» **About this task**
First find the line with "to SYSTEM include search path" in the entries below, then set down exactly every line through the line with "ALWAYS_SEARCH_USER_PATHS is set.", that line included.

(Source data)

========

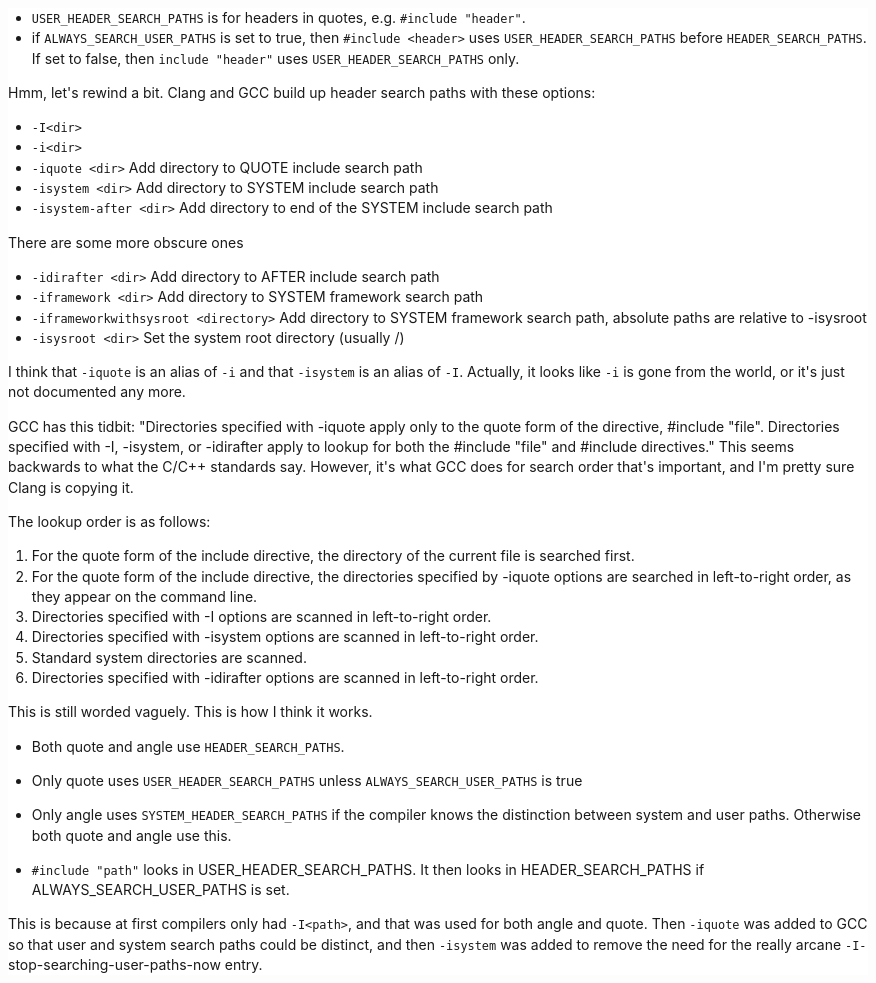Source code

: - `USER_HEADER_SEARCH_PATHS` is for headers in quotes, e.g. `#include "header"`.
- if `ALWAYS_SEARCH_USER_PATHS` is set to true, then `#include <header>` uses `USER_HEADER_SEARCH_PATHS` before `HEADER_SEARCH_PATHS`. If set to false, then `include "header"` uses `USER_HEADER_SEARCH_PATHS` only.

Hmm, let's rewind a bit. Clang and GCC build up header search paths with these options:

- `-I<dir>`
- `-i<dir>`
- `-iquote <dir>` Add directory to QUOTE include search path
- `-isystem <dir>` Add directory to SYSTEM include search path
- `-isystem-after <dir>` Add directory to end of the SYSTEM include search path

There are some more obscure ones

- `-idirafter <dir>` Add directory to AFTER include search path
- `-iframework <dir>` Add directory to SYSTEM framework search path
- `-iframeworkwithsysroot <directory>` Add directory to SYSTEM framework search path, absolute paths are relative to -isysroot
- `-isysroot <dir>` Set the system root directory (usually /)

I think that `-iquote` is an alias of `-i` and that `-isystem` is an alias of `-I`. Actually, it looks like `-i` is gone
from the world, or it's just not documented any more.

GCC has this tidbit: "Directories specified with -iquote apply only to the quote form of the directive, #include "file". Directories specified with -I, -isystem, or -idirafter apply to lookup for both the #include "file" and #include <file> directives."
This seems backwards to what the C/C++ standards say. However, it's what GCC does for search order that's important, and
I'm pretty sure Clang is copying it.

The lookup order is as follows:

1. For the quote form of the include directive, the directory of the current file is searched first.
2. For the quote form of the include directive, the directories specified by -iquote options are searched in left-to-right order, as they appear on the command line.
3. Directories specified with -I options are scanned in left-to-right order.
4. Directories specified with -isystem options are scanned in left-to-right order.
5. Standard system directories are scanned.
6. Directories specified with -idirafter options are scanned in left-to-right order.

This is still worded vaguely. This is how I think it works.

- Both quote and angle use `HEADER_SEARCH_PATHS`.
- Only quote uses `USER_HEADER_SEARCH_PATHS` unless `ALWAYS_SEARCH_USER_PATHS` is true
- Only angle uses `SYSTEM_HEADER_SEARCH_PATHS` if the compiler knows the distinction between system and user paths. Otherwise both quote and angle use this.

- `#include "path"` looks in USER_HEADER_SEARCH_PATHS. It then looks in HEADER_SEARCH_PATHS if ALWAYS_SEARCH_USER_PATHS is set.

This is because at first compilers only had `-I<path>`, and that was used for both angle and quote. Then `-iquote` was added
to GCC so that user and system search paths could be distinct, and then `-isystem` was added to remove the need for the
really arcane `-I-` stop-searching-user-paths-now entry.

========

» **Response to this task**
- `-isystem <dir>` Add directory to SYSTEM include search path
- `-isystem-after <dir>` Add directory to end of the SYSTEM include search path

There are some more obscure ones

- `-idirafter <dir>` Add directory to AFTER include search path
- `-iframework <dir>` Add directory to SYSTEM framework search path
- `-iframeworkwithsysroot <directory>` Add directory to SYSTEM framework search path, absolute paths are relative to -isysroot
- `-isysroot <dir>` Set the system root directory (usually /)

I think that `-iquote` is an alias of `-i` and that `-isystem` is an alias of `-I`. Actually, it looks like `-i` is gone
from the world, or it's just not documented any more.

GCC has this tidbit: "Directories specified with -iquote apply only to the quote form of the directive, #include "file". Directories specified with -I, -isystem, or -idirafter apply to lookup for both the #include "file" and #include <file> directives."
This seems backwards to what the C/C++ standards say. However, it's what GCC does for search order that's important, and
I'm pretty sure Clang is copying it.

The lookup order is as follows:

1. For the quote form of the include directive, the directory of the current file is searched first.
2. For the quote form of the include directive, the directories specified by -iquote options are searched in left-to-right order, as they appear on the command line.
3. Directories specified with -I options are scanned in left-to-right order.
4. Directories specified with -isystem options are scanned in left-to-right order.
5. Standard system directories are scanned.
6. Directories specified with -idirafter options are scanned in left-to-right order.

This is still worded vaguely. This is how I think it works.

- Both quote and angle use `HEADER_SEARCH_PATHS`.
- Only quote uses `USER_HEADER_SEARCH_PATHS` unless `ALWAYS_SEARCH_USER_PATHS` is true
- Only angle uses `SYSTEM_HEADER_SEARCH_PATHS` if the compiler knows the distinction between system and user paths. Otherwise both quote and angle use this.

- `#include "path"` looks in USER_HEADER_SEARCH_PATHS. It then looks in HEADER_SEARCH_PATHS if ALWAYS_SEARCH_USER_PATHS is set.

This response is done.